> [AIM]: Copy all of the data below, replacing the word "locality" with "site" wherever it appears and changing nothing else. Leave the pictures out of your copy.
=== DATA FOR THE TASK ===
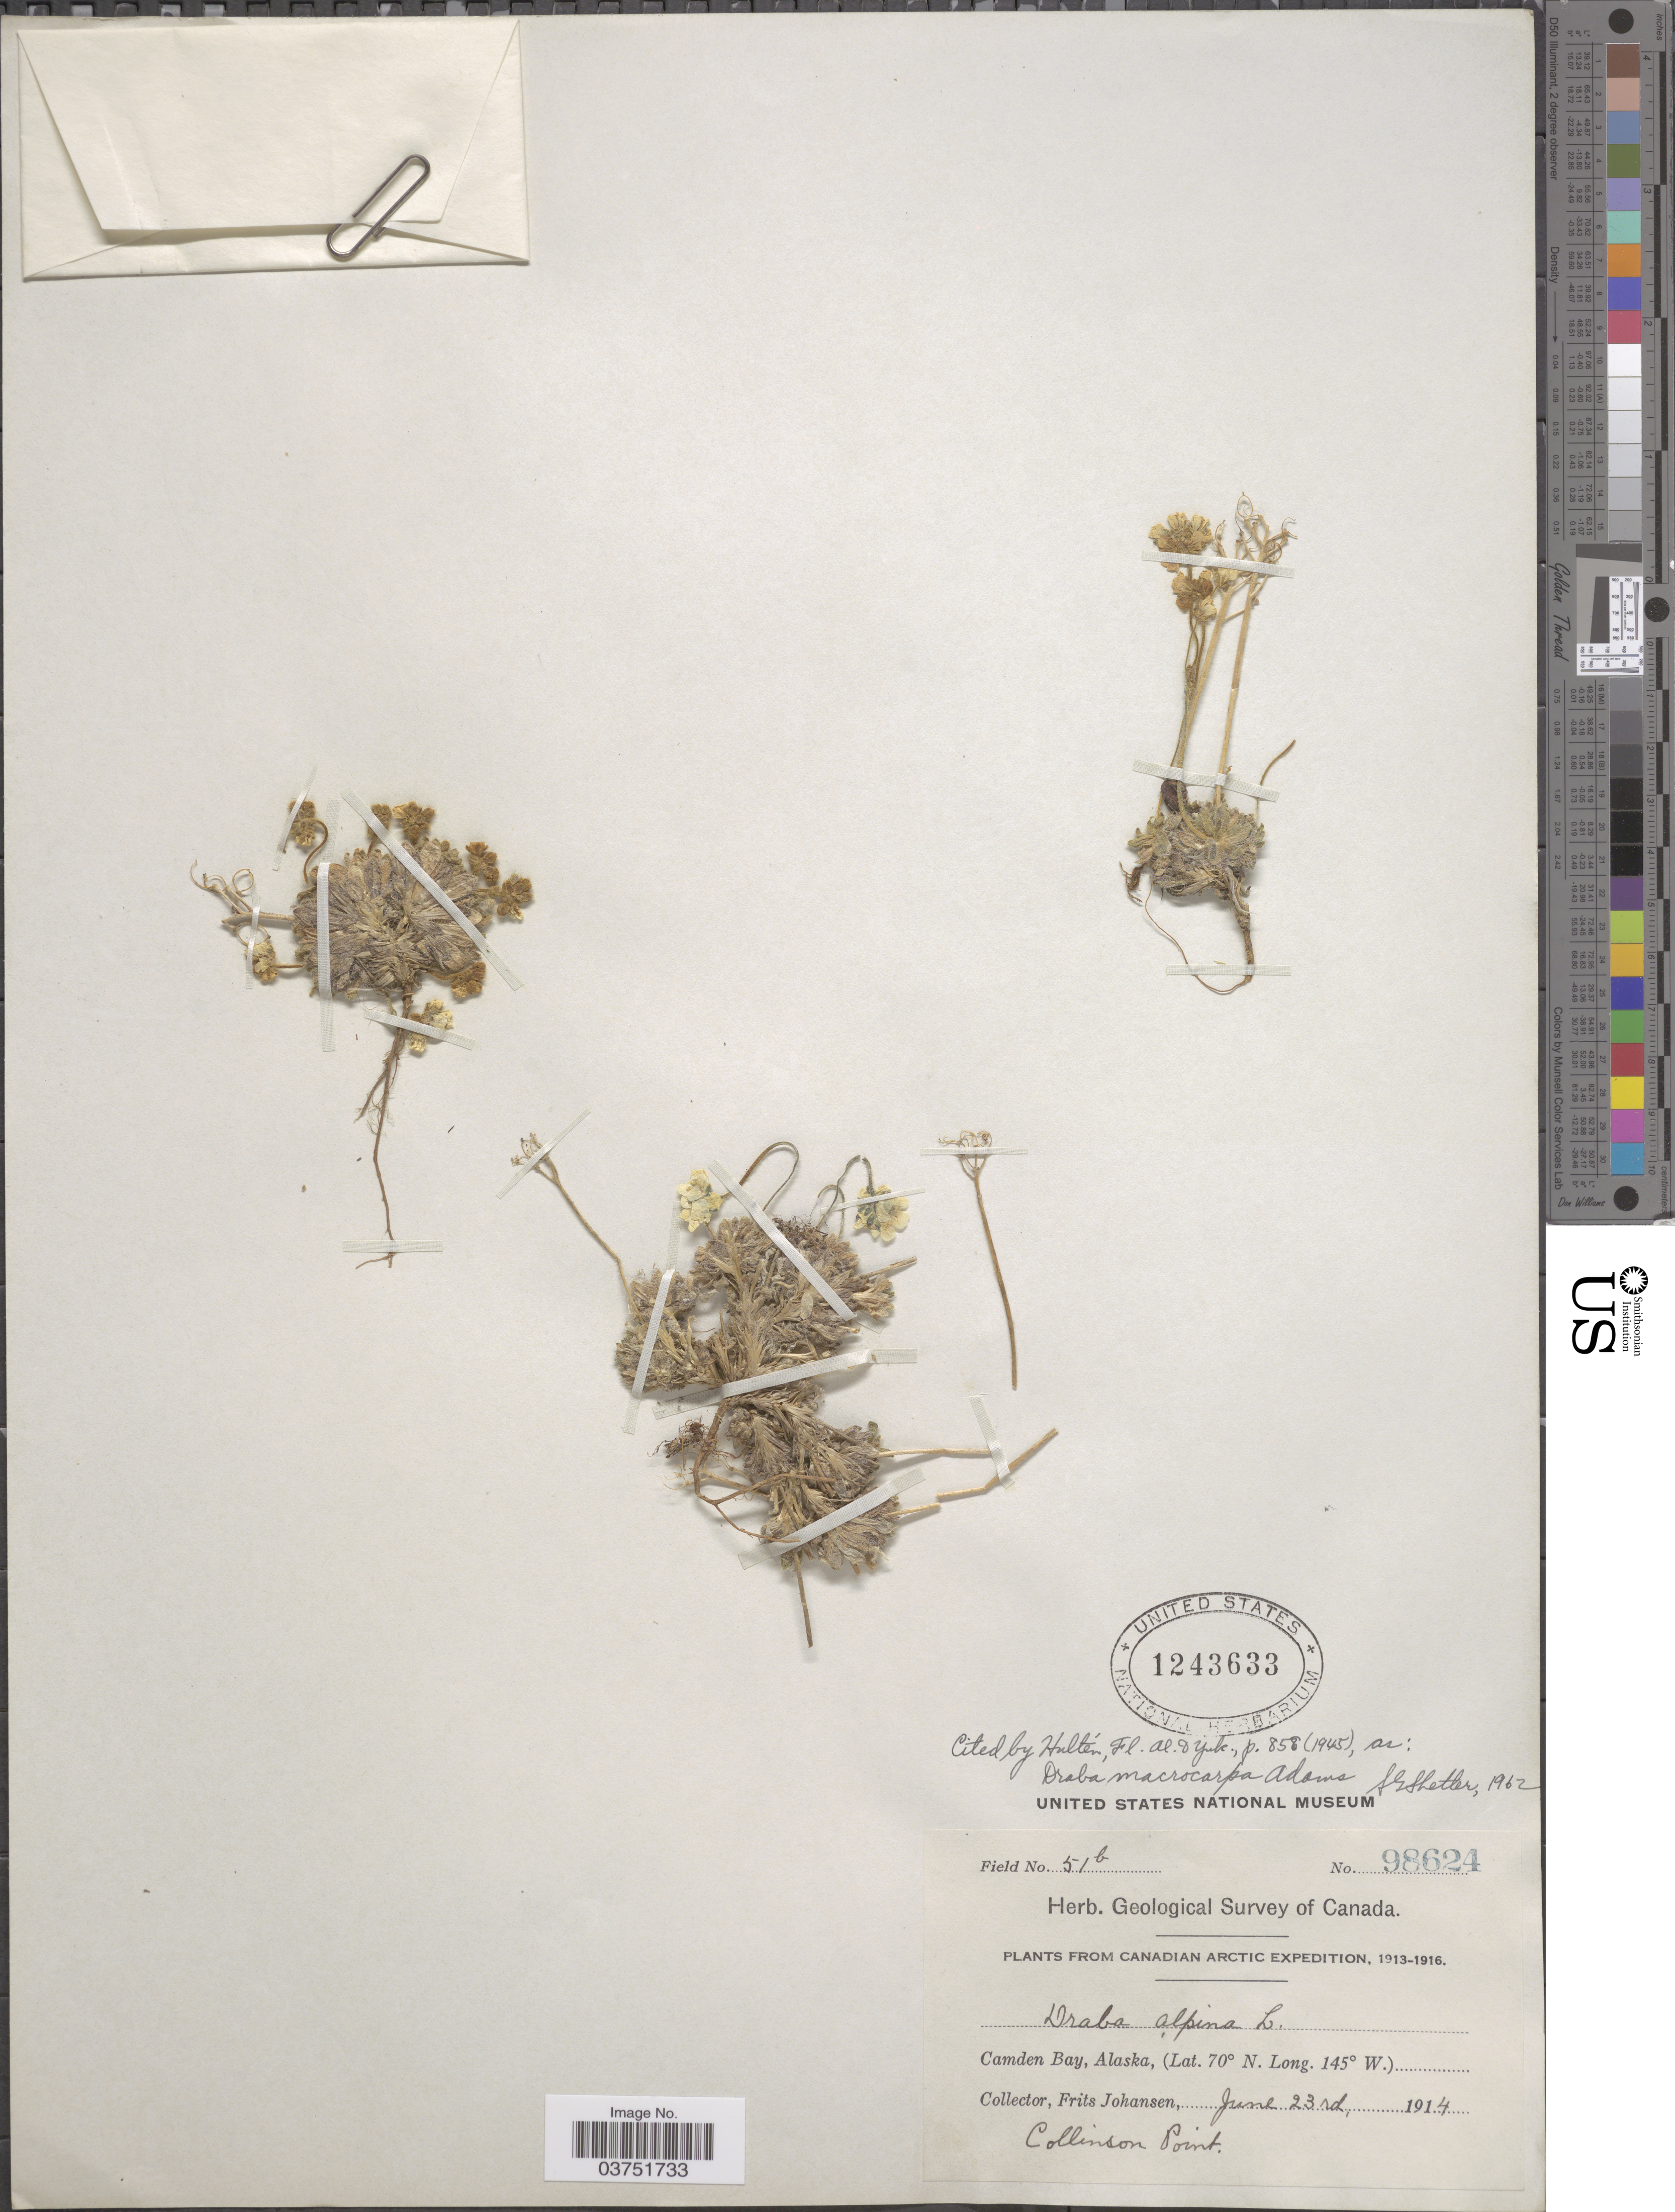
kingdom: Plantae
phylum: Tracheophyta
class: Magnoliopsida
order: Brassicales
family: Brassicaceae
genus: Draba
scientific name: Draba macrocarpa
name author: Adams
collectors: F. Johansen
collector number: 98624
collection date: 1914-06-23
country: United States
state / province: Alaska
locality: Camden Bay. Collinson Point.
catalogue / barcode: US 1243633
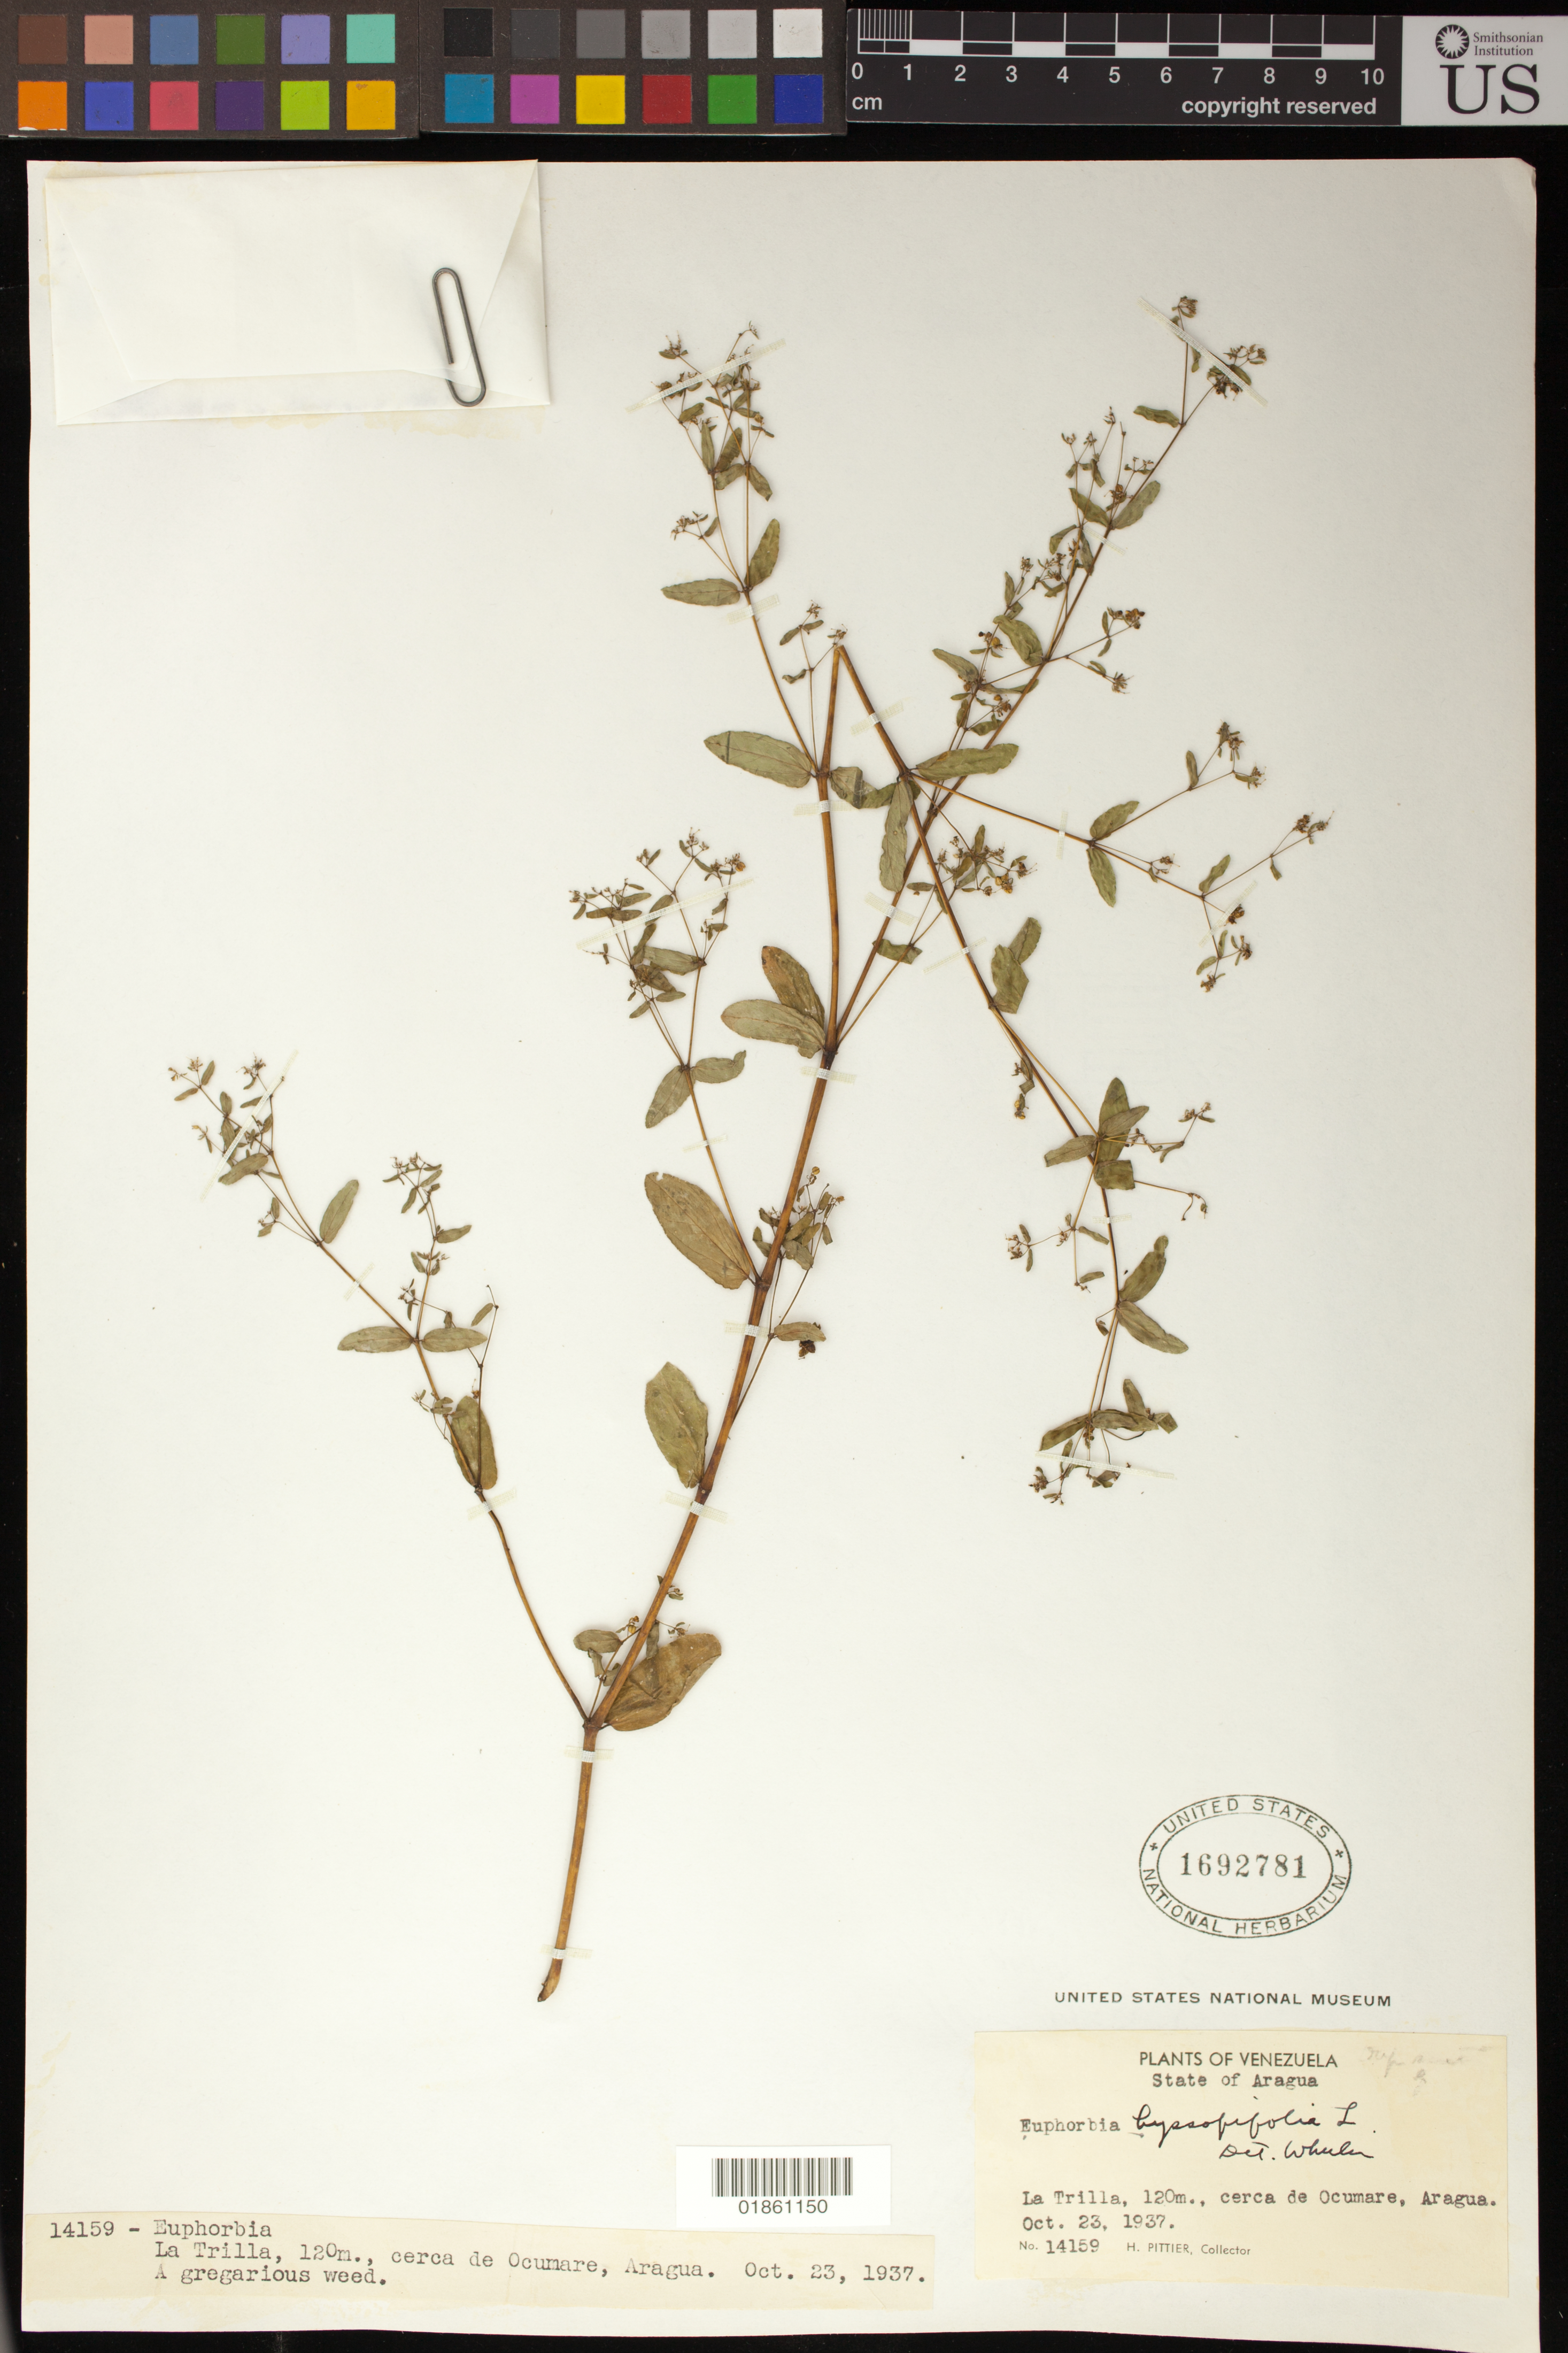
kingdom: Plantae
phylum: Tracheophyta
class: Magnoliopsida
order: Malpighiales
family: Euphorbiaceae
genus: Euphorbia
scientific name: Euphorbia hyssopifolia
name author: L.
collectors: H. F. Pittier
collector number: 14159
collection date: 1937-10-23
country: Venezuela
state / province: Aragua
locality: La Trilla, 120m., cerca de Ocumare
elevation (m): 120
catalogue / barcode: US 1692781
===
> [SOLVED PROBLEM]:
kingdom: Plantae
phylum: Tracheophyta
class: Magnoliopsida
order: Brassicales
family: Brassicaceae
genus: Draba
scientific name: Draba macrocarpa
name author: Adams
collectors: F. Johansen
collector number: 98624
collection date: 1914-06-23
country: United States
state / province: Alaska
site: Camden Bay. Collinson Point.
catalogue / barcode: US 1243633
kingdom: Plantae
phylum: Tracheophyta
class: Magnoliopsida
order: Malpighiales
family: Euphorbiaceae
genus: Euphorbia
scientific name: Euphorbia hyssopifolia
name author: L.
collectors: H. F. Pittier
collector number: 14159
collection date: 1937-10-23
country: Venezuela
state / province: Aragua
site: La Trilla, 120m., cerca de Ocumare
elevation (m): 120
catalogue / barcode: US 1692781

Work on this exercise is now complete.